JAMES SULLIVAN, MITONOPTIMAL UK
MitonOptimal holds Alliance Trust at the core of its multi-asset portfolios and adds satellite holdings in areas like mainstream technology, healthcare innovation and renewable energy.
“Overreliance on a theme that will have bumps in the road may be a little too brave for most,” said director James Sullivan.
“We utilise Alliance Trust as a platform upon which we can build. It offers our clients stability and dependency, ensuring we capture the market ‘beta’. From this foundation, we can take a view on markets and add or reduce risk around the fringes to our favoured themes and ideas, tailoring our overall risk exposures to suit the environment.”
JOHN NEWLANDS, NEWLANDS RESEARCH
John Newlands has researched the investment trust universe for more than two decades and advocates getting exposure to technology through a diversified global equity fund.

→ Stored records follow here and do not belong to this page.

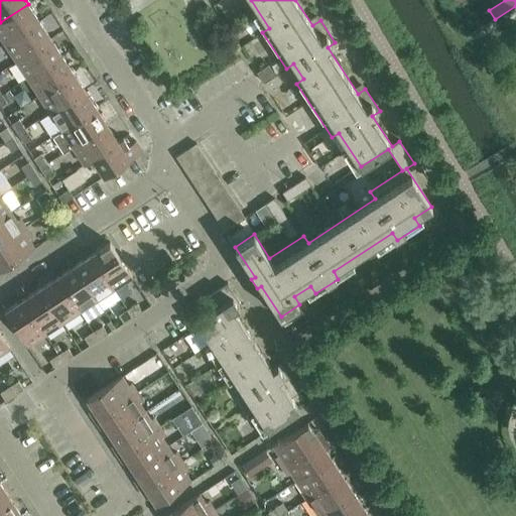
[(28,4),(0,22),(0,36),(5,43),(39,21),(28,4)]
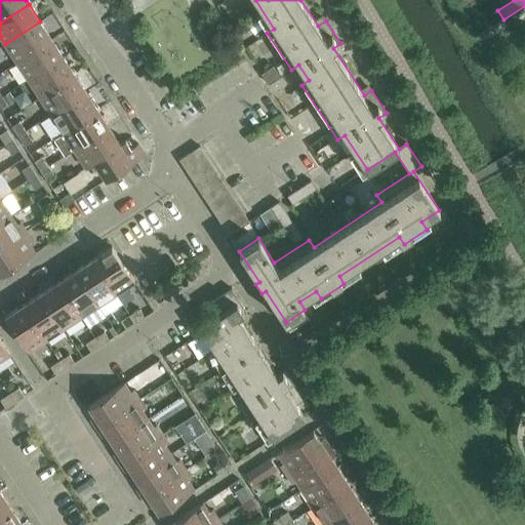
[(40,22),(5,44),(16,63),(51,39),(40,22)]
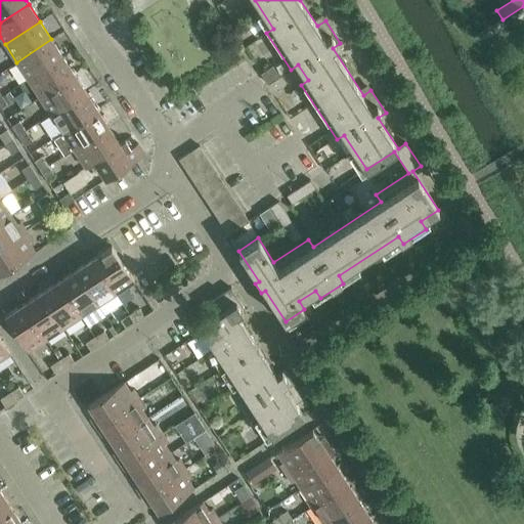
[(51,39),(16,62),(28,80),(63,56),(51,39)]
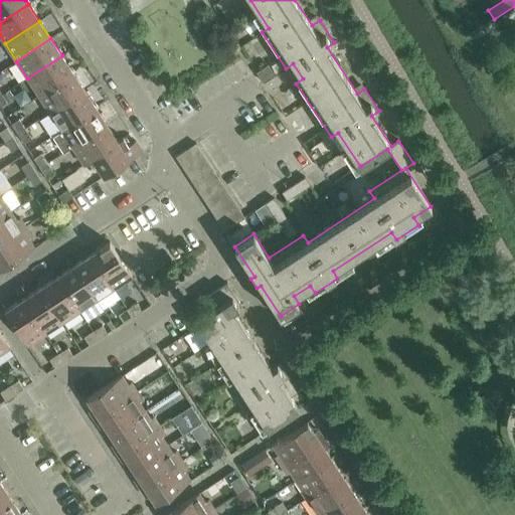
[(62,55),(27,78),(38,96),(73,72),(62,55)]
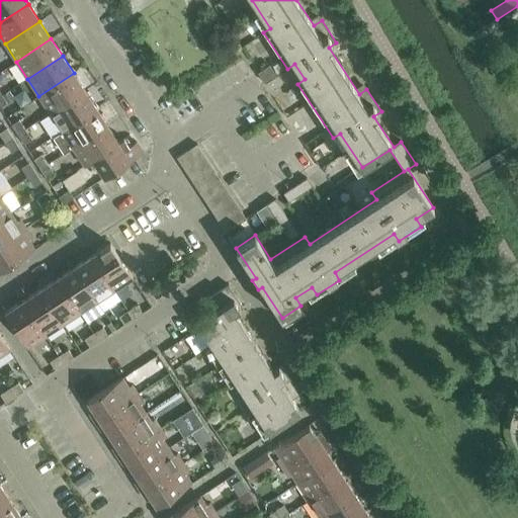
[(265,84),(276,76),(269,65),(258,73),(265,84)]
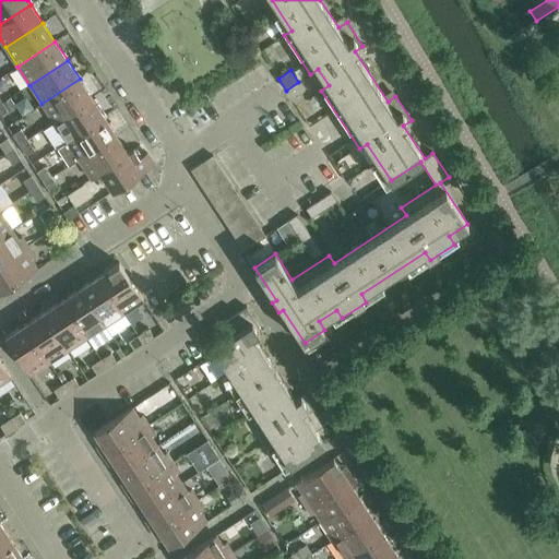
[(80,79),(42,104),(55,122),(92,97),(80,79)]
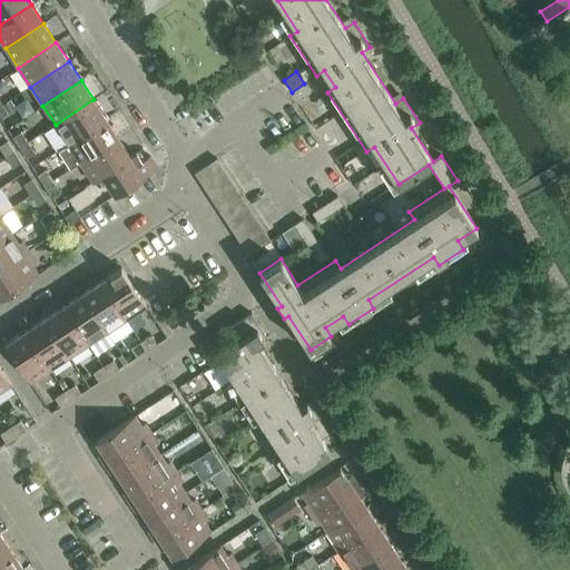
[(10,99),(2,105),(8,112),(16,108),(15,106),(10,99)]
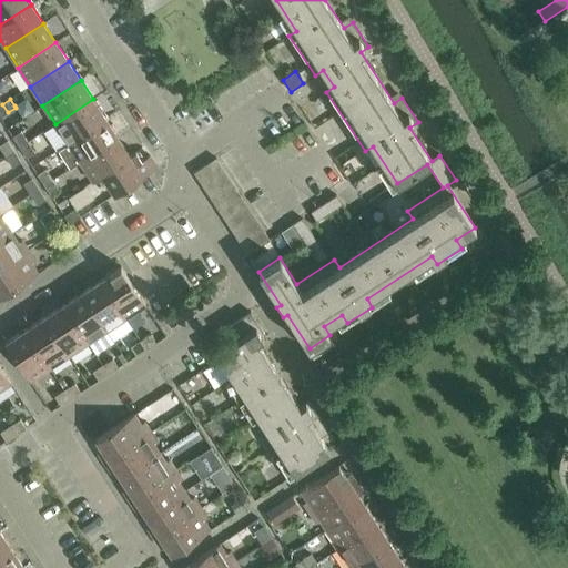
[(93,99),(56,124),(68,143),(105,119),(93,99)]
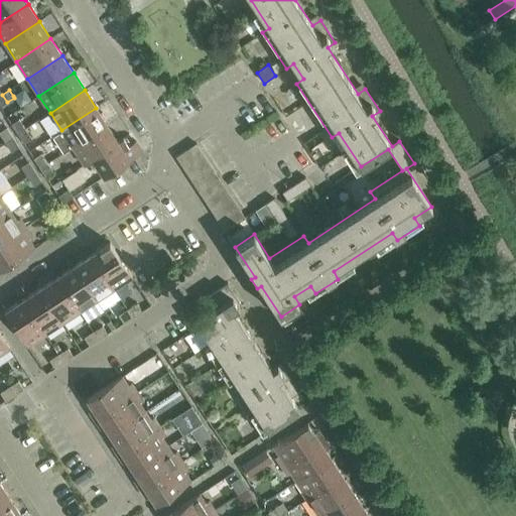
[(96,108),(61,130),(73,147),(107,125),(96,108)]
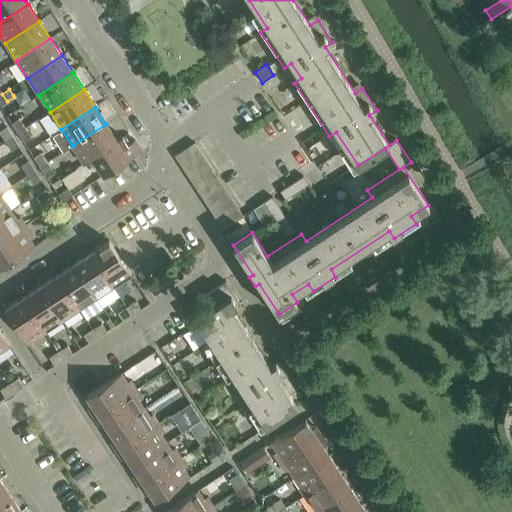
[(11,123),(18,133),(25,128),(19,118),(11,123)]
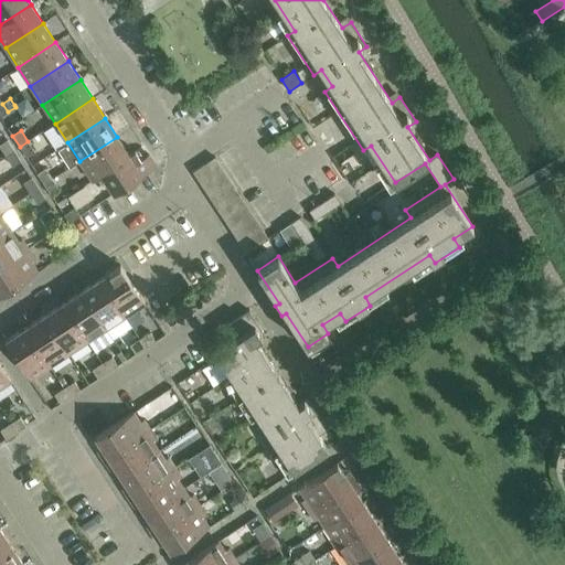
[(117,137),(80,161),(93,181),(102,174),(102,173),(130,156),(129,155),(117,137)]
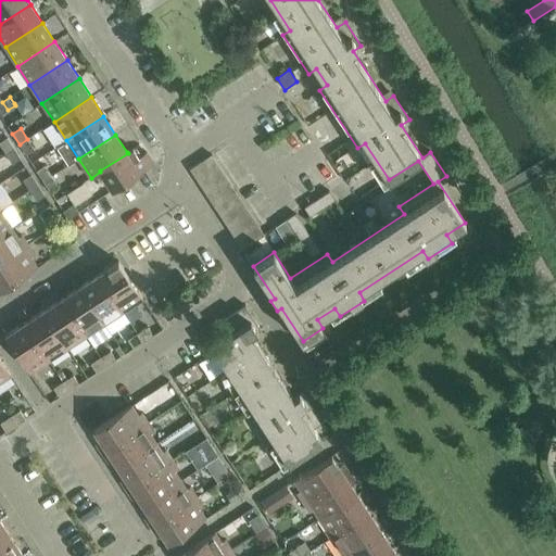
[(0,141),(0,144),(5,153),(13,148),(7,138),(0,141)]
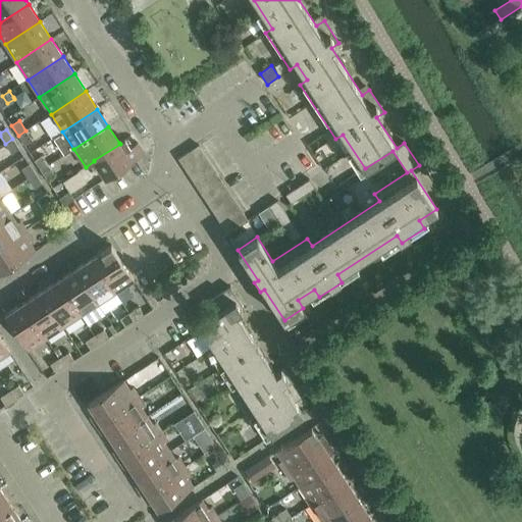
[(25,131),(18,136),(24,145),(32,140),(25,131)]
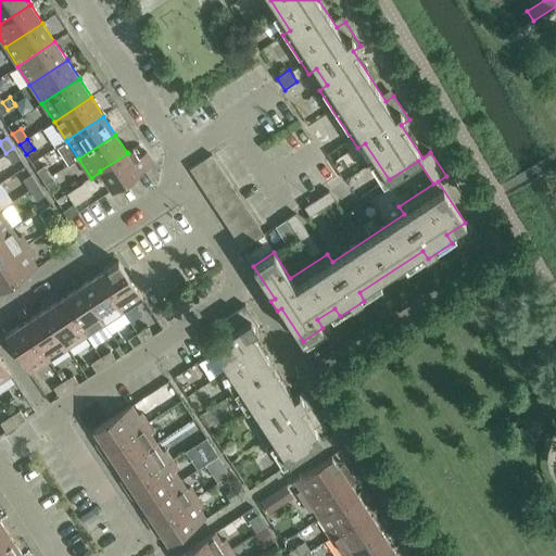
[(13,148),(5,153),(12,163),(21,158),(13,148)]
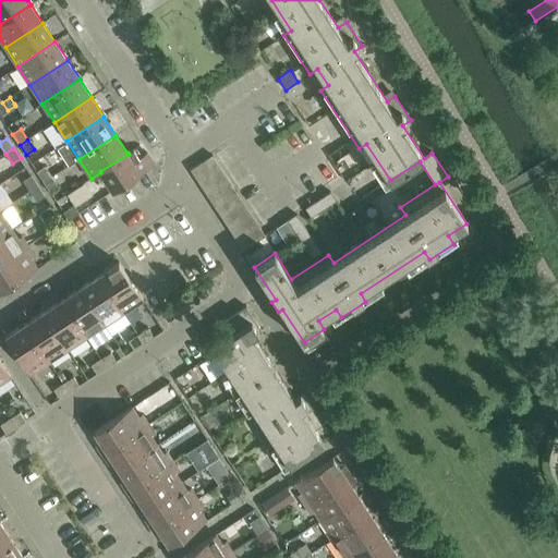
[(100,171),(100,172),(112,191),(155,164),(147,153),(140,158),(133,148),(128,153),(129,154),(100,171)]
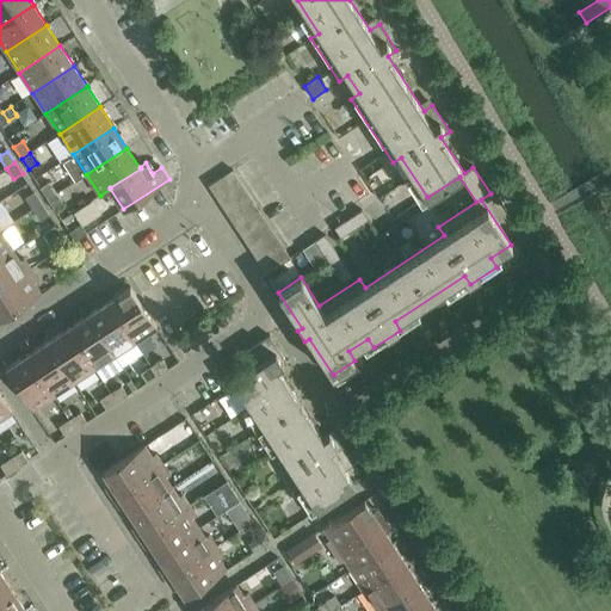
[(209,186),(217,198),(241,183),(233,171),(209,186)]
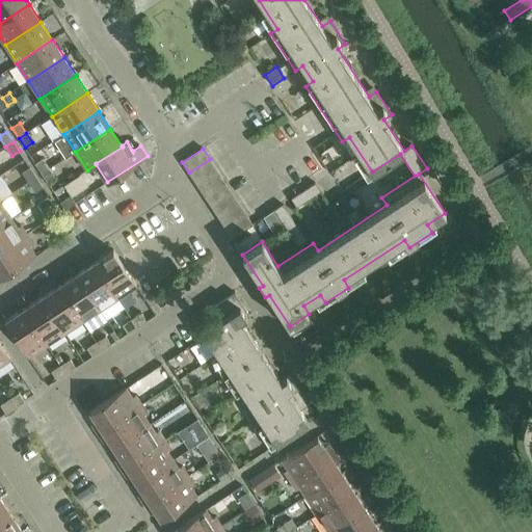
[(35,163),(42,174),(49,168),(43,158),(35,163)]
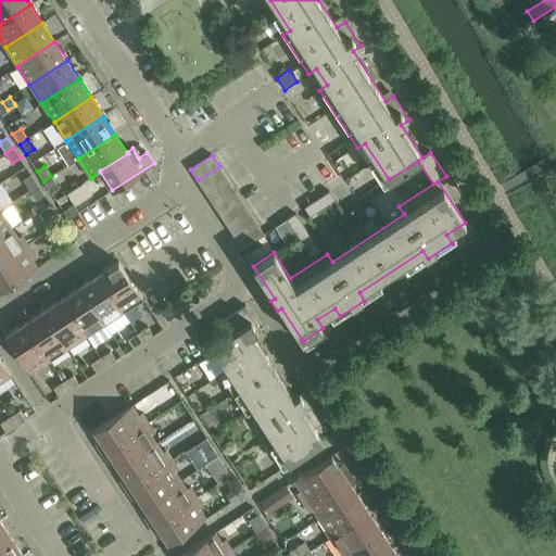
[(219,166),(198,180),(205,192),(226,178),(219,166)]
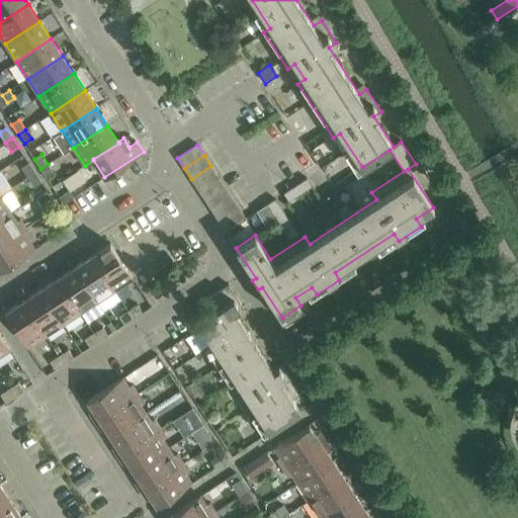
[(21,167),(27,177),(35,172),(29,163),(21,167)]
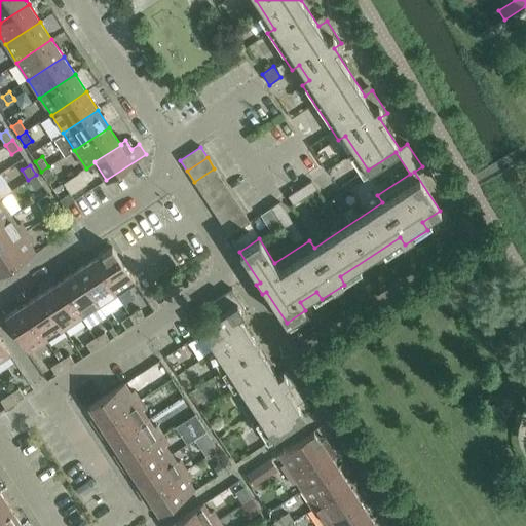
[(48,166),(41,172),(47,181),(55,176),(48,166)]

“Technology is now threaded through every company, sector and market. While some investors have done very well by investing in specialist tech funds, it’s not a ‘sleep at night’ way to generate long-term investment returns,” he said.
“Alliance Trust has withstood every trend, boom, bust and recession since the 19th century, become battle-hardened along the way and ensured its portfolio is diversified beyond the hot sector of the moment. Putting regular savings into Alliance is one of the most snooze-worthy ways of building a financial nest egg.”